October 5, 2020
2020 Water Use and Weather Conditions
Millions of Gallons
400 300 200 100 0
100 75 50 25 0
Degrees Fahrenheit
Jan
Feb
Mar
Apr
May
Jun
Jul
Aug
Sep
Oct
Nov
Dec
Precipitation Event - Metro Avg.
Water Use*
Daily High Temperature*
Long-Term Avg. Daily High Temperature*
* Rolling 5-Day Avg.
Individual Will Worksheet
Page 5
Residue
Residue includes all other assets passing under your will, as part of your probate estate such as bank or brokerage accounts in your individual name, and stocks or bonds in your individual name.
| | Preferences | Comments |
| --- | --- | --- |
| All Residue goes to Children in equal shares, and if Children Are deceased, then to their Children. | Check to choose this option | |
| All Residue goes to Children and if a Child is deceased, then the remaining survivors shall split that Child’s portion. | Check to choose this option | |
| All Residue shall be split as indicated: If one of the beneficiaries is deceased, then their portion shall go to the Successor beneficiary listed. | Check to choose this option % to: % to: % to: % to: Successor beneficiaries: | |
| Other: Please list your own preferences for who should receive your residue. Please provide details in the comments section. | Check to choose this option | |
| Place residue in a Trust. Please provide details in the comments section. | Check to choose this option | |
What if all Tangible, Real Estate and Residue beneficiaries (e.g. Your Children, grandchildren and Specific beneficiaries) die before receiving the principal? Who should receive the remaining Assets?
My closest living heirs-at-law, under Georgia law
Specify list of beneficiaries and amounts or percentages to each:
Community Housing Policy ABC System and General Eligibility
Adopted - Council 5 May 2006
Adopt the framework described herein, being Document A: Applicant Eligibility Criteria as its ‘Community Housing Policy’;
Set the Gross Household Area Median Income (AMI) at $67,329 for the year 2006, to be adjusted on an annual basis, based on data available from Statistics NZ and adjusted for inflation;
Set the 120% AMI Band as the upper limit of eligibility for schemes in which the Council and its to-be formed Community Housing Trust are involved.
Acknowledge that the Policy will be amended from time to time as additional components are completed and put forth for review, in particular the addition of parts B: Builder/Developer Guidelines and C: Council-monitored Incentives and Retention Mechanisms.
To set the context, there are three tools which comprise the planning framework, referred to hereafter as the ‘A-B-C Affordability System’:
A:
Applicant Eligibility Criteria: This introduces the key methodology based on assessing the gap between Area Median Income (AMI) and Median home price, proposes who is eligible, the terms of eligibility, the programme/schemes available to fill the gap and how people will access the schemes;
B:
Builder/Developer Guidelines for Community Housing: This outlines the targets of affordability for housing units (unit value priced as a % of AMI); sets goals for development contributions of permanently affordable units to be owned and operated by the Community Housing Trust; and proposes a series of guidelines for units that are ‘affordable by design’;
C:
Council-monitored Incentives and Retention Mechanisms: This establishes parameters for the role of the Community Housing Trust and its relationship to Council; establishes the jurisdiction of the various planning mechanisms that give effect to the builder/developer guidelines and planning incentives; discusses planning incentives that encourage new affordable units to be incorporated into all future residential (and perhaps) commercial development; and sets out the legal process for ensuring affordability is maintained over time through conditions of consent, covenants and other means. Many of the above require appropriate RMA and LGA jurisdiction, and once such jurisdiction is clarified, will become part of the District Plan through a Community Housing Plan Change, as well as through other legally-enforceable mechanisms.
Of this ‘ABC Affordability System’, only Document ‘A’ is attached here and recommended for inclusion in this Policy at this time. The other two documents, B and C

┄┄┄┄┄┄

> _TASK_
Return every line of the listing above where "choose" appears.

> _RESULT OF THE TASK_
| All Residue goes to Children in equal shares, and if Children Are deceased, then to their Children. | Check to choose this option | |
| All Residue goes to Children and if a Child is deceased, then the remaining survivors shall split that Child’s portion. | Check to choose this option | |
| All Residue shall be split as indicated: If one of the beneficiaries is deceased, then their portion shall go to the Successor beneficiary listed. | Check to choose this option % to: % to: % to: % to: Successor beneficiaries: | |
| Other: Please list your own preferences for who should receive your residue. Please provide details in the comments section. | Check to choose this option | |
| Place residue in a Trust. Please provide details in the comments section. | Check to choose this option | |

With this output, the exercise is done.